Everything that I want to know about the world is impossible to know because Google is getting more and more useless as the internet fills with garbage. There are a lot of easy-to-find articles that tell job applicants how to “outsmart” one particular use case that companies have for their Applicant Tracking Systems. These pieces of software include resume parsing tools, and some companies will use the automated tools to do their initial screening. Since we don’t do that – and we have no particular interest in doing that – these articles are especially useless for me. Several months ago I was at a meeting with some sort of marketing rep from LinkedIn, and he proudly told me that if I were looking to hire curriculum developers that their software could find people currently (or formerly) working as curriculum developers and bring them to my attention. I told him that sounded like a terrible idea because most commercial curricula out there are terrible, and I would never want to hire any of the people who worked on those. (Pearson, I am talking about your K-12 products in particular.) Cover letters tell me far more than resumes do. If I had a choice between a cover letter and a resume, I would pick the cover letter every time.

As you know, everything is databases. Sadly, the marketing people don’t know a lot about databases, so I have to phrase all of my questions in terms of practical hypothetical situations instead of asking them about their database schema and the way that their server-side architecture interacts with the database. Perhaps it is not entirely a coincidence that the two products that are currently at the top of my list both publish APIs. The one that I like best also has great documentation of its API.

Many of the products on the market assume that the hiring process is centrally managed. They assume that there is an HR/recruiting office that manages the pipeline of candidates and that the few candidates that make it through HR (and the parser) are temporarily granted to domain experts for the interview stage and then are returned to HR for the rest of the process. The default permissions level for the software has it so that HR can see everything about everyone, and that the future-colleagues doing the interview have approximately zero access to the ATS. Only HR can be trusted with anything having to do with hiring, and the process should be out of HR’s hands as little as possible. We didn’t even have an HR department for the first several years that I worked here, so this is not at all the model that we are using. But this means that most of the software that is meant for most companies isn’t a good fit for us.

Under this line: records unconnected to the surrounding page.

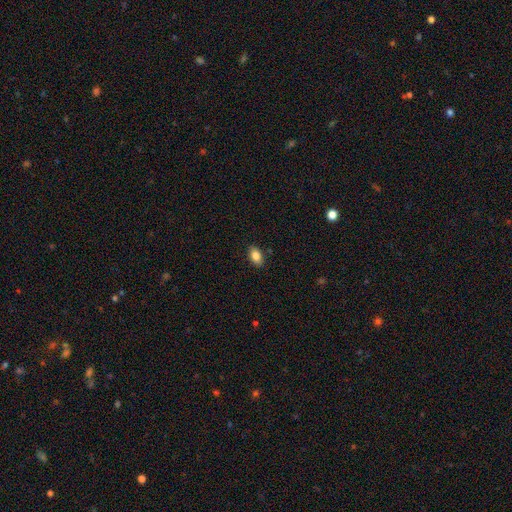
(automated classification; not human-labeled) Smooth or featured? smooth (85%)
How rounded? in between (89%)
Merging? none (87%)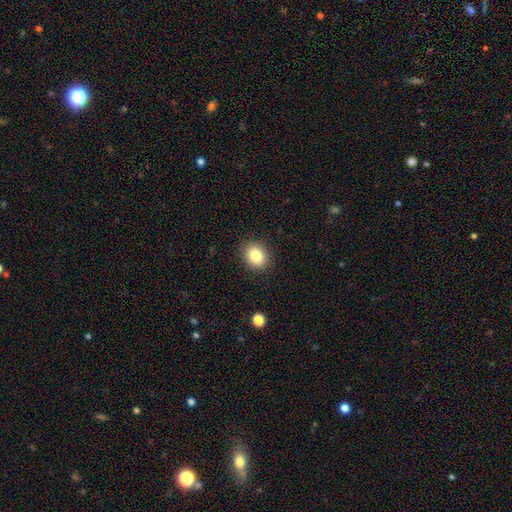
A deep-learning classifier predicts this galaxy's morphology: A smooth galaxy with no disk features (85%) that is round (57%).

Vote fractions:
- Smooth or featured? smooth: 85% / star or artifact: 9% / featured or disk: 6%
- How rounded? round: 57% / in between: 42% / cigar-shaped: 1%
- Merging? none: 89% / minor disturbance: 8% / major disturbance: 2% / merger: 1%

In some ways this is like all the terrible curricula out there. Just like all of the major publishers strive to have their textbooks be approximately the same as the textbooks from their competitors, the ATS software developers also strive to have their products have similar features to all the other products on the market.

As part of my due diligence, I did briefly install OpenCATS (free and open source) to see what it does. It doesn’t do much that we need, sadly. Also, I checked in its database, and the password column is just the md5 hash of the password; they don’t salt the hashes. Even I know that is bad, so I don’t really trust them on anything else in terms of security. I really do feel bad saying negative things about free and open source software because I feel like I should be supporting the open source community. But this software just does not do what I need. Also, I am a little bit resentful because their installer script doesn’t work on Amazon Lightsail instances, so installation did not go as smoothly as it could have.

So next week I will be testing software! I’ve set up tests with two different vendors. One vendor has a product that is simple and streamlined. The other vendor has a product that is sophisticated and highly customizable. We’ll see which end of the spectrum we prefer and then iterate from there.

And then when this is all done, I get to shop for conference call software. Major unanswered question: Approximately everyone uses either GoToMeeting or WebEx; why can’t we just use one of those?